ID:265581
 
Well not much of a design problem. More of an aesthetic problem.

Right now, I've got tanks in Faction Wars (I've had them for a good week or two)... However, My current vehicle moving system gets a little clunky when the vech moves too quickly...

Right now, whenever the move() is called, it loops through every single "piece object" that belongs to the tank. Of course, it loops through the ones facing front first. In the loop, it turns the object and relocates it as necessary. But, these objects are the graphical part (and the dense!) of the tank... So if the tank's moving too quickly, you're going to have some pieces of the tank moving graphically faster than others.

Shadowdarke (and I think one other person) recommended that I use overlays for the graphical part of the tank instead of 30+ objects... but I wanted a larger opinion first. Doing the overlays would mean I have to completely redo the movement of the tanks... or at least heavily modify it... and I'm lazy. =p
You definately have to make them overlays. Setting animate_movement to 3 won't work most of the time, and everything else is even more clunky. You're best off drawing the tank using overlays, but adding dense objects to block people's movement.
In response to Crashed
I didn't do the animate_movement = 3 in the first place. =p
Thanks for the feedback.
D4RK3 54B3R wrote:
Doing the overlays would mean I have to completely redo the movement of the tanks... or at least heavily modify it... and I'm lazy. =p

Not at all. Keep the extra objects there to ensure density is preserved properly, just don't display any icon for them. (icon = null) Your movement system would require no modification.

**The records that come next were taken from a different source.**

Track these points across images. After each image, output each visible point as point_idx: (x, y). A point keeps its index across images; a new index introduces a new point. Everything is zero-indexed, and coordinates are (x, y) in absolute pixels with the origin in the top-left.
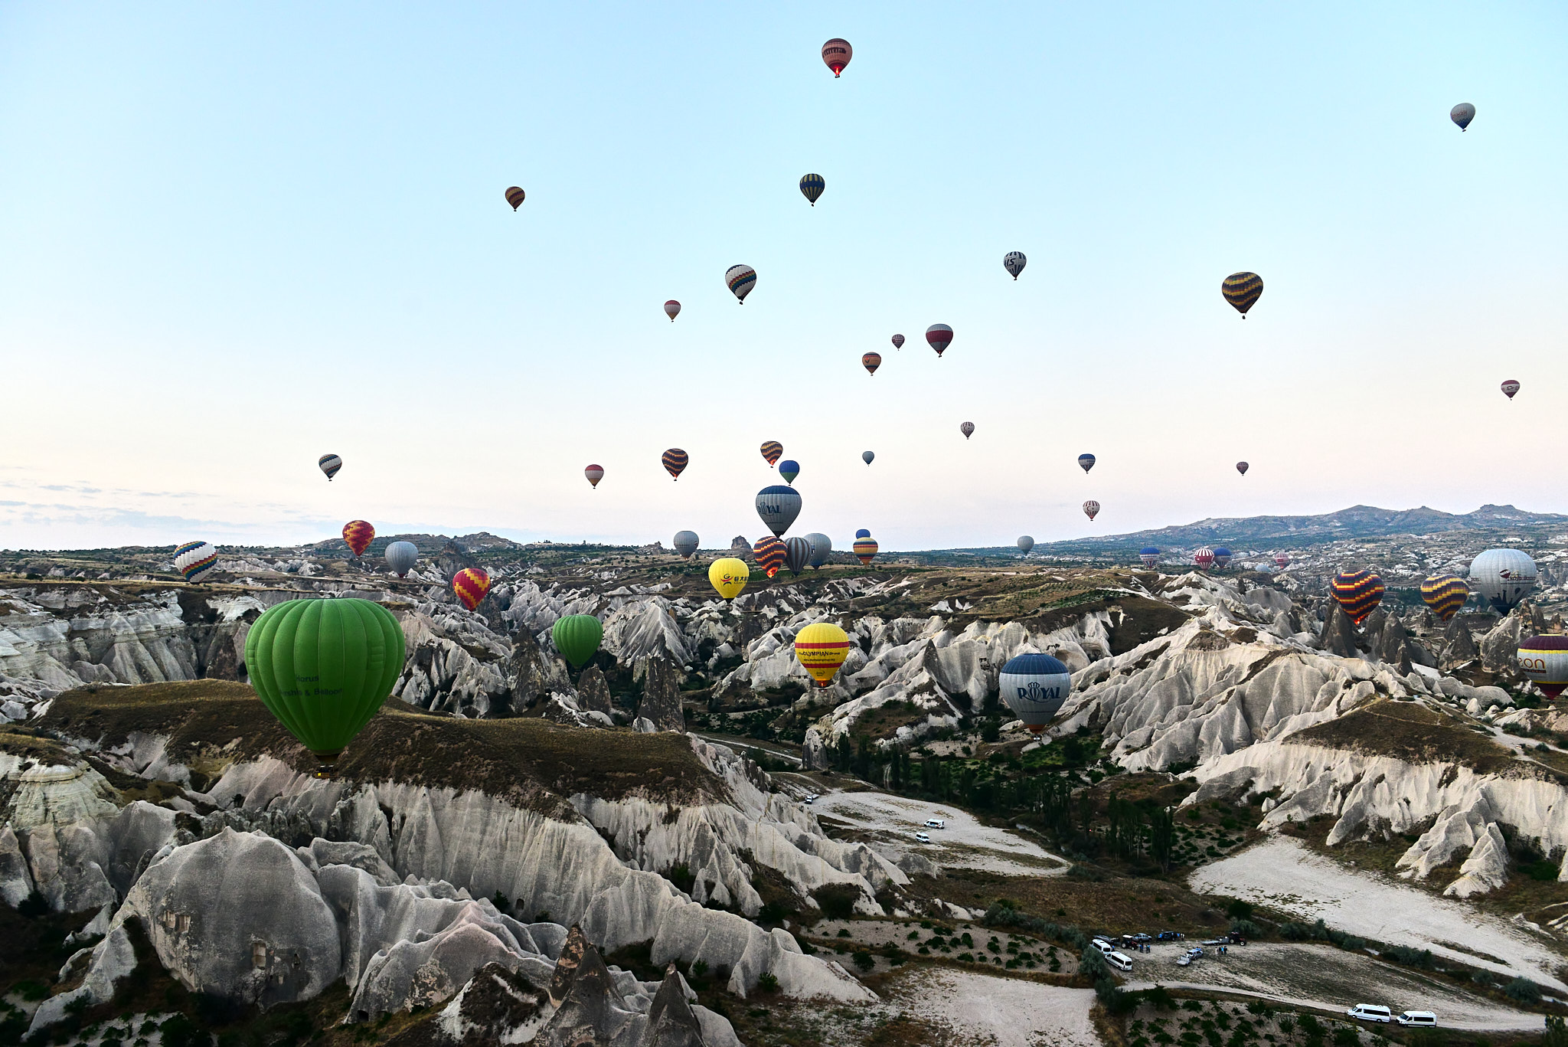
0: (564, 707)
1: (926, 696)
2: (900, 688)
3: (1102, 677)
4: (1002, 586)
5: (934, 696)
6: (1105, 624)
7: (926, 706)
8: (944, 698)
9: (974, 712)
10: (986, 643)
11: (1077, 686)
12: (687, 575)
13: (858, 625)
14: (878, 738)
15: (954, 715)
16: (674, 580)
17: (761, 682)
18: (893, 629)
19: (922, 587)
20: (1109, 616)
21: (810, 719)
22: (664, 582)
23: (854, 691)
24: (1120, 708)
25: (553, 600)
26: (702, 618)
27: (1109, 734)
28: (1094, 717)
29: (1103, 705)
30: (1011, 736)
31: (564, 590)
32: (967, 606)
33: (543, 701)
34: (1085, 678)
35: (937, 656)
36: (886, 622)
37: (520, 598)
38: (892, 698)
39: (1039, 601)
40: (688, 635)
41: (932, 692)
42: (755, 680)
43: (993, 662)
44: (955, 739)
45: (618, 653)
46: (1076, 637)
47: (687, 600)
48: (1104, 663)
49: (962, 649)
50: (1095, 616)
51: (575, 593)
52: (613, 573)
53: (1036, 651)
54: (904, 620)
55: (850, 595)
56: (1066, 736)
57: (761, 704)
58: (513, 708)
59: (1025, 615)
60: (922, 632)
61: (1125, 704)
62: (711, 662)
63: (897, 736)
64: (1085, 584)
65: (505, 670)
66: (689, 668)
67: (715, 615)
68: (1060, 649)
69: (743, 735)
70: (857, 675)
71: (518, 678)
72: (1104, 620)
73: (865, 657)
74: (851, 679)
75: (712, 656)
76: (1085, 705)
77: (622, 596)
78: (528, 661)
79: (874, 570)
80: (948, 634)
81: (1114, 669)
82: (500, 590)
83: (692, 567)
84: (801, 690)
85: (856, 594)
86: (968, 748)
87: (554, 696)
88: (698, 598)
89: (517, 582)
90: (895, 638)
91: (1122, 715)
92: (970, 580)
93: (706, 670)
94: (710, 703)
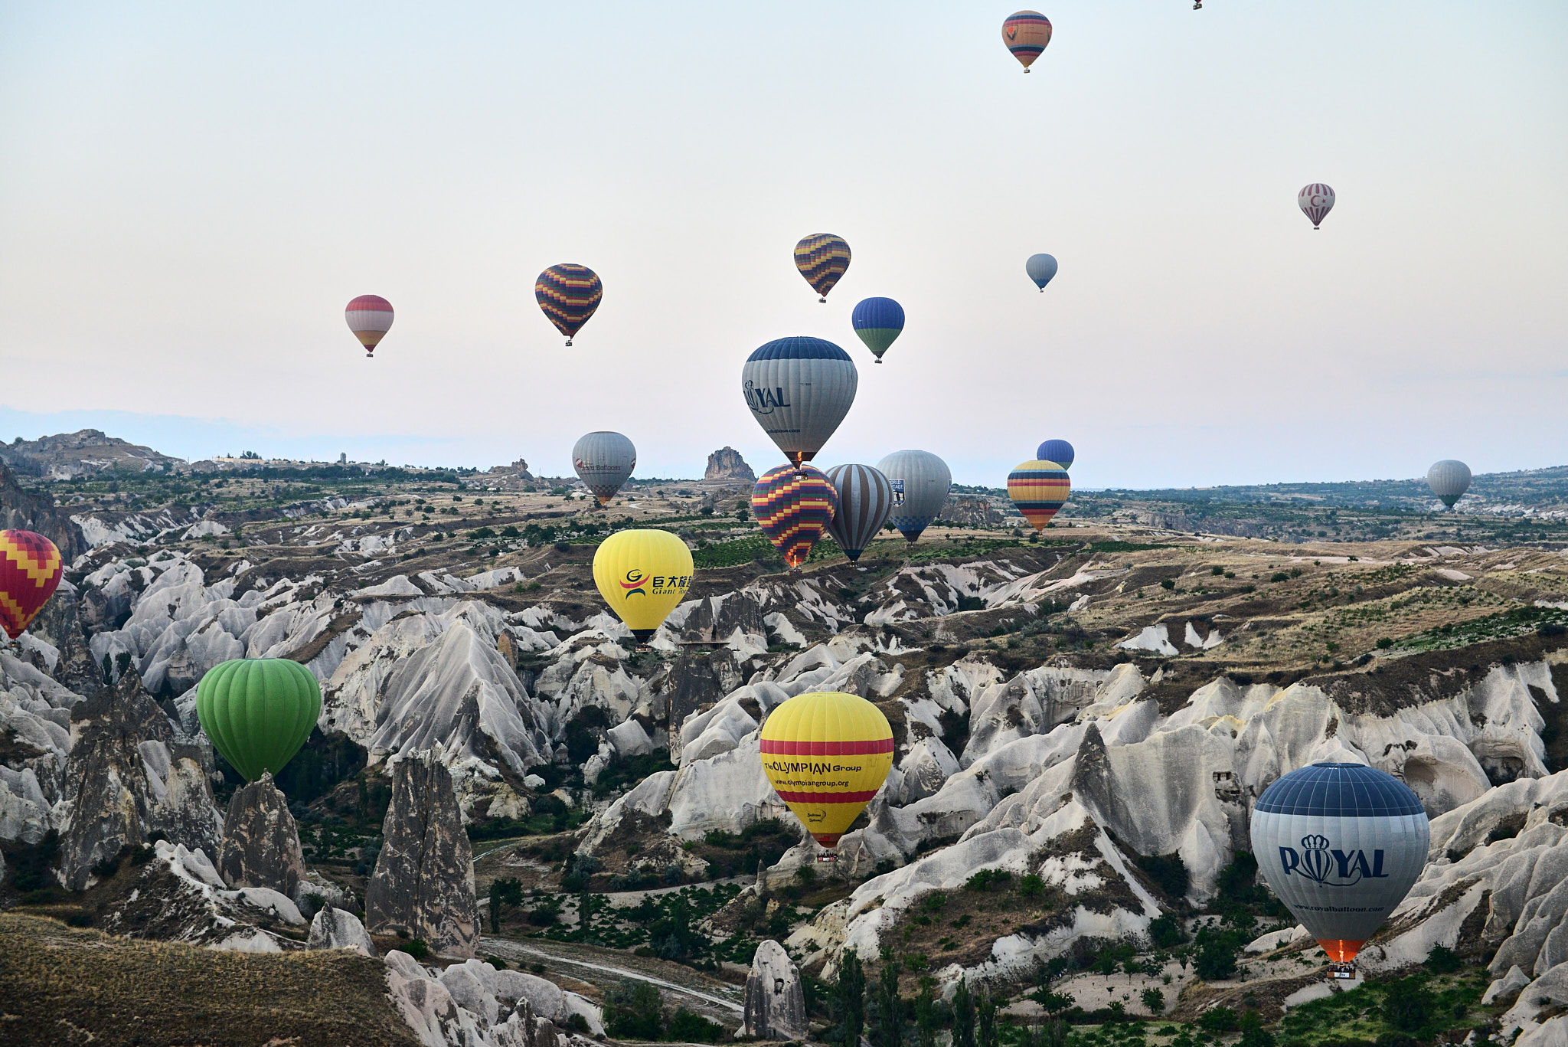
0: (185, 877)
1: (1075, 862)
2: (1013, 841)
3: (1508, 828)
4: (1305, 591)
5: (1095, 863)
6: (1537, 693)
7: (1072, 887)
8: (1120, 869)
9: (1194, 904)
10: (1234, 735)
11: (1446, 846)
12: (562, 548)
13: (940, 682)
14: (945, 963)
15: (1139, 910)
16: (528, 561)
17: (694, 818)
18: (1021, 694)
19: (1120, 588)
20: (1548, 676)
21: (801, 910)
22: (505, 564)
23: (912, 845)
24: (1536, 906)
25: (229, 606)
26: (578, 656)
27: (1504, 968)
28: (1474, 924)
29: (1497, 897)
30: (1269, 965)
31: (261, 582)
32: (1214, 639)
33: (134, 864)
34: (1466, 827)
35: (1107, 765)
36: (1008, 676)
37: (151, 602)
38: (992, 866)
39: (1382, 631)
40: (544, 697)
41: (1091, 853)
42: (680, 815)
43: (1249, 781)
44: (1132, 970)
45: (371, 740)
46: (1461, 722)
47: (550, 612)
48: (1514, 792)
49: (1172, 750)
50: (1511, 671)
51: (286, 589)
52: (391, 540)
53: (1355, 758)
54: (1052, 672)
55: (950, 604)
56: (1401, 971)
57: (690, 872)
58: (62, 879)
59: (1339, 667)
60: (1092, 702)
61: (1548, 895)
62: (592, 767)
63: (994, 960)
64: (1508, 589)
65: (52, 783)
66: (535, 780)
67: (612, 650)
68: (1416, 753)
69: (632, 949)
70: (923, 805)
71: (76, 805)
72: (1536, 684)
73: (951, 761)
74: (907, 817)
75: (597, 752)
76: (1452, 895)
77: (392, 599)
78: (102, 764)
79: (1015, 543)
80: (1149, 708)
81: (1537, 806)
82: (110, 578)
83: (579, 529)
84: (789, 838)
85: (965, 603)
86: (1158, 995)
87: (163, 850)
88: (576, 607)
89: (152, 558)
90: (1027, 716)
91: (1538, 922)
92: (1231, 576)
93: (577, 785)
94: (569, 868)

There is one problem with using an overlay based system. The overlays do not appear if the atom they are attached to is not in view. If that base atom is in the center of a 5x5 tile object, two rows of the object could be on screen and still be undisplayed. When the center atom (base of all the overlays) comes onto the visible map, 3 rows suddenly appear. If you use opaque objects in the game, you could walk around a corner to suddenly find a tank literally on top of you.

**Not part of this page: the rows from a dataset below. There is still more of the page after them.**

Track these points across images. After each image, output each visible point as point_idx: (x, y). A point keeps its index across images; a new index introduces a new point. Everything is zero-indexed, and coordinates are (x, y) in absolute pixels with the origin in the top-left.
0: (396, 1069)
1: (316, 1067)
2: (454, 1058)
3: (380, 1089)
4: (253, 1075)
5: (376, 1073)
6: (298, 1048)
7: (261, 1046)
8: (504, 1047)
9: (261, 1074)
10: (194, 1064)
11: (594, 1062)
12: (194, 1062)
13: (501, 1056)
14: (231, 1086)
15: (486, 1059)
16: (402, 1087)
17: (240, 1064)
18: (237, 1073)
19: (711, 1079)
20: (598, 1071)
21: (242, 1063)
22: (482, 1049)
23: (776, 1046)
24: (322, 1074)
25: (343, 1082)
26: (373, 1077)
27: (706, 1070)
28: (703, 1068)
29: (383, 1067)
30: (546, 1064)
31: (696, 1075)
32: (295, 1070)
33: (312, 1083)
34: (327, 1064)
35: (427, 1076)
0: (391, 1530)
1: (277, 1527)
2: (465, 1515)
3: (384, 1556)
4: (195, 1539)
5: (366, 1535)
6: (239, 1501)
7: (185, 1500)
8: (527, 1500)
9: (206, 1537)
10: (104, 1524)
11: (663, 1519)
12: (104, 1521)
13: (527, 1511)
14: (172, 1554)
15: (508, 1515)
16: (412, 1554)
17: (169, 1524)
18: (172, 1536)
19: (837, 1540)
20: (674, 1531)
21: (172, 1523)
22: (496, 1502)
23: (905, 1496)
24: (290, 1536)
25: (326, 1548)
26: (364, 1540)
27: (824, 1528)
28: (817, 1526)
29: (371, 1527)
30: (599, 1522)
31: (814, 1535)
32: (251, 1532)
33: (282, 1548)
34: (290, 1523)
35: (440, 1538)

I don't think you use opacity in your game, so that's one concern you neadn't worry about. It's up to you if popping into view is better than movement breaking apart. Personally, I think it is.
In response to Shadowdarke
Yeah I noticed this when I last hosted. It really doesn't seem that bad... and sometimes it does get displayed when the center object is off-screen.

Also, I already made the change from object based to overlays.
Next step, creating 8 to 16 direction turrets. Whoo! Time for polar coordinates and pixel offsets.